A good approach is to use the Chinese Remainder Theorem. Instead of looking at $17^{102}$ modulo $1000$, we'll look at it modulo $2^3 = 8$ and $5^3 = 125$.
Modulo $8$, this is very simple, since $17 \equiv 1 \bmod 8$. Modulo $125$, we have $\phi(125) = 100$, so $17^{102} \equiv 17^2 \equiv 39 \bmod 125$.
Now, to raise these solutions back up to a single solution modulo $1000$, we consider the integers $39 + 125s$ and check which ones are congruent to $1$ modulo $8$. We get that $38 + 125 s \equiv 30 + 125s \equiv 5(6+s) \equiv 0 \bmod 8$. So $s \equiv 2 \bmod 8$. Therefore those integers that are congruent to $39 \bmod 125$ and congruent to $1 \bmod 8$ are of the form $39 + 125(2+8s') = 289 + 1000s'$. So $17^{102} \equiv 289 \bmod 1000.$
You want to use Carmichael's theorem to see that $17^{100} \equiv 1 \mod 1000$.

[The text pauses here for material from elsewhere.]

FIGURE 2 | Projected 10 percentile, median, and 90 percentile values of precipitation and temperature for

Carmichael's theorem states that if $a$ and $n$ are coprime, then $a^{\lambda(n)} \equiv 1 \mod n$, where $\lambda(n)$ is the Carmichael function.
$\lambda(n)$ can be calculated recursively for $n = p_1^{a_1} p_2^{a_2} \dots p_k^{a_k}$ as $\lambda(n) = LCM( \lambda(p_1^{a_1}), \lambda(p_2^{a_2}), \dots, \lambda(p_k^{a_k})) $, where $\lambda(n) = \phi(n)$ for $n$ a power of an odd prime or $2,4$ and $\lambda(n) = \frac{1}{2} \phi(n)$ for $n = 2^k$ for $k > 2$.

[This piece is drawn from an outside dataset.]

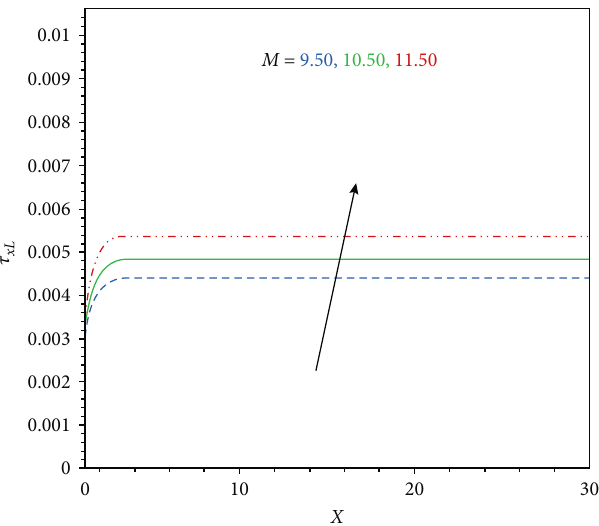
Figure 4: Validations of steady state for magnetic fi eld on shear stress at Y = 0 : 3 , Y = 0 : 5 , Y = 1 : 5 , and Y = 2 : 5 . Table 1: Validations of steady state for magnetic fi eld on shear stress for Figure 4 at Y = 0 : 3 , Y = 0 : 5 , Y = 1 : 5 , and Y = 2 : 5 . Average skin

For $n = 1000 = 2^3 5^3$, we get that $\lambda(n) = LCM(\frac{1}{2} \phi(2^3), \phi(5^3) ) = LCM(2,100) = 100$.
$102$ in binary is $1100110$. Denoting equality mod $1000$ by $\equiv$ one finds by successively computing the last three digits of the squares: $$17^2\equiv289, \ 17^4\equiv521, \ 17^8\equiv441, \ 17^{16}=481, \ 17^{32}\equiv361, \ 17^{64}\equiv321\ .$$ It follows that $$17^{102}\equiv17^2\cdot17^4\cdot 17^{32}\cdot 17^{64}\equiv 289\cdot 521\cdot 361\cdot 321\equiv289\ ,$$ where at each stage in the last multiplication we just compute only the last three digits.